Machine states and lifecycle

Fly Machines go through a series of lifecycle states during creation, updates, shutdown, and deletion. If you’re automating deployments, coordinating Machine pools, or writing tools against the Machines API, understanding these states can help you make better decisions.

Machine state vs. machine version state

Each Machine has a single Machine ID, but every change (like updating the image or resources) creates a new Machine version. It’s important to distinguish between:

  • Overall Machine state – represents the active version of the Machine.
  • Machine version state – represents the state of a specific version of a Machine.

If you query a Machine without specifying a version, the API returns the current active version’s state. If you query an older version, the API may return a terminal state like replaced.

Machine state types

Persistent states

These states remain until you take action (or something fails).

State Description
created Initial status. Machine has been created but not yet started
started Running and network-accessible
stopped Exited, either on its own or explicitly stopped
suspended Suspended to disk; will attempt to resume on next start
failed Machine encountered an error and could not start successfully

Transient states

These are short-lived. The Machine will move to a new state automatically.

State Description
creating Machine is being initialized
starting Transitioning from stopped or suspended to started
stopping Transitioning from started to stopped
restarting Machine is restarting
suspending Transitioning from started to suspended
destroying User asked for the Machine to be completely removed
launch_failed Machine failed to launch; will transition to destroyed
updating Machine is being updated to a new version
replacing User-initiated configuration change (image, VM size, etc.) in progress

Terminal states

These are final states that a Machine or its version won’t exit from.

State Description
destroyed No longer exists
replaced Machine version was replaced by a newer one (applies to version-specific queries only).

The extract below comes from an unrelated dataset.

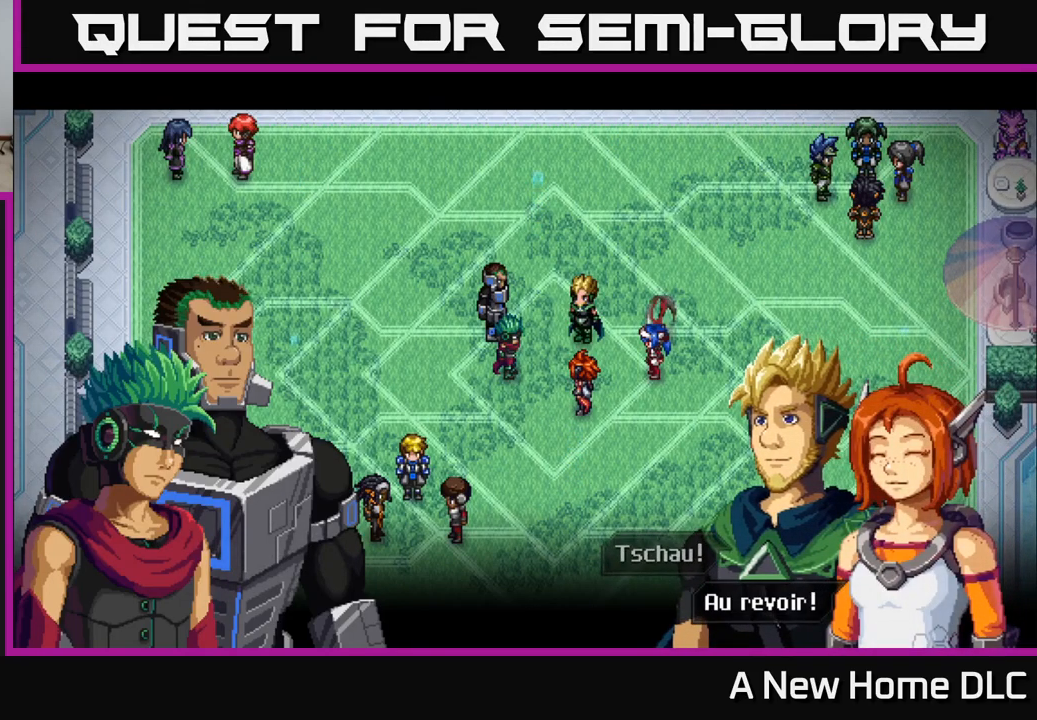
{"buttons": [], "left_stick": "center", "right_stick": "center", "events": [[300, "A", "down"], [450, "A", "up"]]}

If you query an older version by ID, the API will always return replaced for that version, even if the Machine is currently running.
migrated Machine has been moved to a new host; previous version is no longer active

Machine state lifecycle diagrams

Overall Machine state lifecycle

Machine state lifecycle diagram

Machine version state transitions

Machine version state transitions diagram

Update and versioning behavior

When you update a Machine:

  1. A new Machine version is created with the updated configuration.
  2. The previous version is marked as replaced.
  3. The new version becomes the active version and:
    • May stay in created if skip_launch is set to true.
    • May transition to started by default.
    • May transition to stopped, depending on how the update was triggered and the config used.

Machines are launched automatically upon creation or after an update unless skip_launch is explicitly set. This flag allows you to create or update a Machine without starting it immediately.

If you query an old version by version ID, you may see replaced. To always get the current state, query the Machine without specifying a version.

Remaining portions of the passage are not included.